*** RECORDED DATA
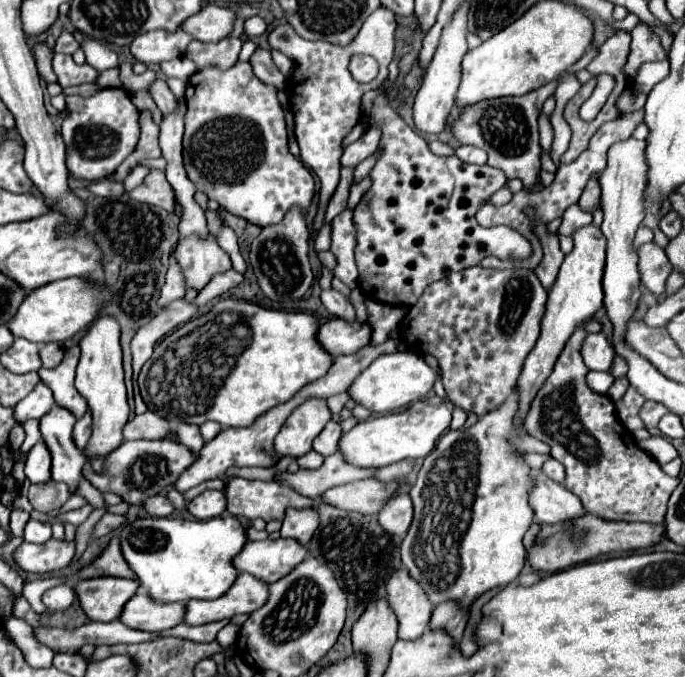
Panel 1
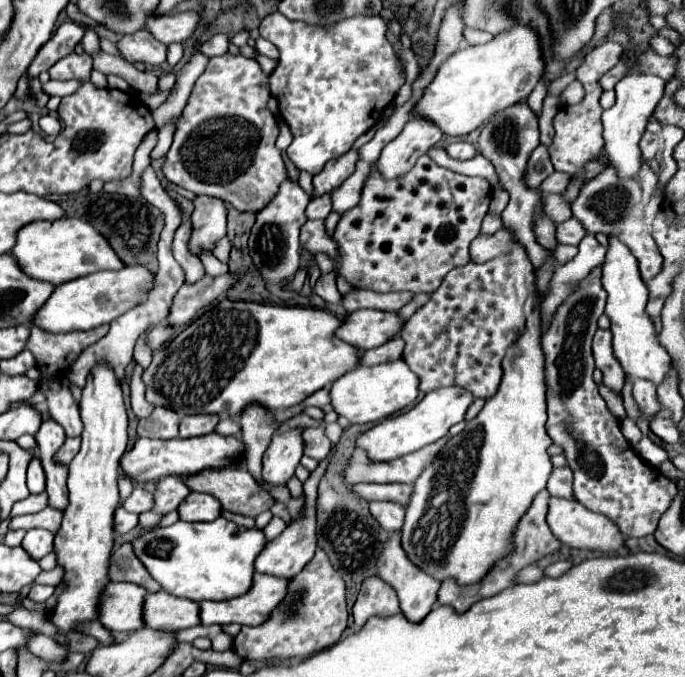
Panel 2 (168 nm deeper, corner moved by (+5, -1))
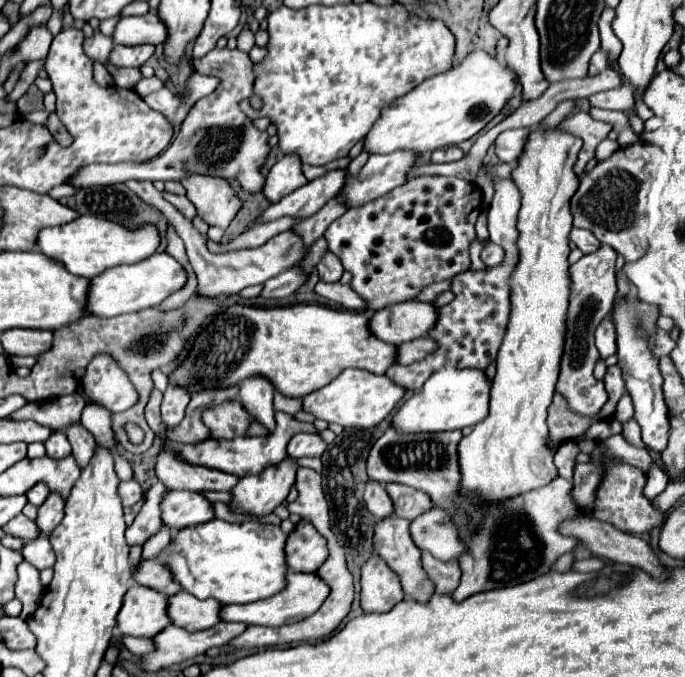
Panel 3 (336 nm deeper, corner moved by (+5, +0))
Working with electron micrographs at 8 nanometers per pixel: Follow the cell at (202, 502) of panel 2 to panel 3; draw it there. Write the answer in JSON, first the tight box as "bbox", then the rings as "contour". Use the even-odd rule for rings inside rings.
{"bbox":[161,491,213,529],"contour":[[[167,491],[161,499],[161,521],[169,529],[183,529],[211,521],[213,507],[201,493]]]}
******
Please print every record exactly, leaving out the pictures.

Panel 1
Panel 2 (168 nm deeper, corner moved by (+5, -1))
Panel 3 (336 nm deeper, corner moved by (+5, +0))
Working with electron micrographs at 8 nanometers per pixel: Follow the cell at (202, 502) of panel 2 to panel 3; draw it there. Write the answer in JSON, first the tight box as "bbox", then the rings as "contour". Use the even-odd rule for rings inside rings.
{"bbox":[161,491,213,529],"contour":[[[167,491],[161,499],[161,521],[169,529],[183,529],[211,521],[213,507],[201,493]]]}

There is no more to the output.